My son could figure out how to use a touch screen when he was 2 years old. Don’t ask me why I gave my son a touch screen at 2 years old unless you have taken a toddler out to eat at a restaurant recently. He could recognize the cause and effect of the interface of my iPhone without stopping to consider the why or how. Is it important that children, somewhere along the line, understand why things work the way they do in technology? And I don’t necessarily mean coding, though there would be value in that knowledge, but the why and how of the internet and the gadgets they use? Likewise should children know the history of technology, what computers used to look like, how far we have come in the digital age? Is this important now that technology has been so immersed in our everyday lives or just par for the course?

I own a Kindle, and the Kindle App on my iPad, iPhone and laptop. With the Whispersync feature from Amazon I can pick up any device and start reading from the exact place I left off of on another device. Now that has to be some kind of magic!

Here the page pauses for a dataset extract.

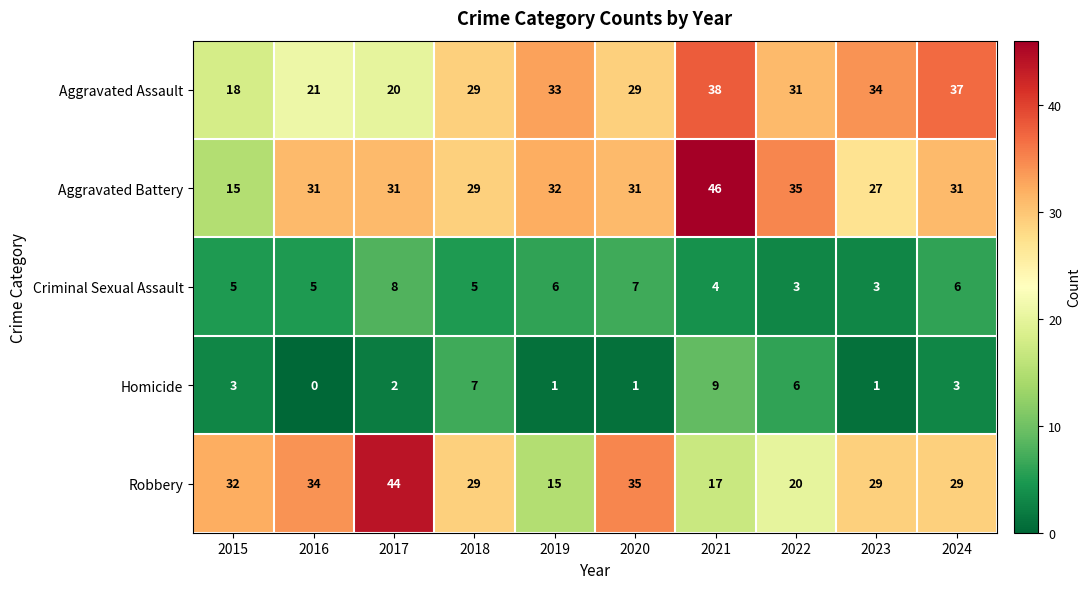

Between 2016 and 2017, which series saw the biggest shift?

Robbery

  1. Making learning magical is beneficial for everyone especially if you are sparking that magic at an early age, as you are in your role of elementary teacher. Technology like touchscreens is a great advance in connecting people to learning. Ideally, technology will become invisible in the sense that you won’t know you’re working a device but just engaged in the learning experience. That would be magic!

  2. I love your questioning in this post. I also taught elementary school and I often times found myself taking for granted things like the alphabet has an order and numbers follow a pattern. For some of my students, they had never thought of the world like that. I think there is an opportunity with some of our youngest students, to allow them to innovate solutions that adults might never consider. They may not be able to code but I bet they could think up a technology or a service that we don't currently have and might never think of ourselves because we have become constrained by what we know.

  3. I liked your first post about things in our complex muddled up world being magic. I find myself thinking that sometimes too, then I'm reminded of all the billions of people in the world. To me, the magic is how we all contribute our little bits of wonder and creativity to these systems (the internet, government, stock market, human bio).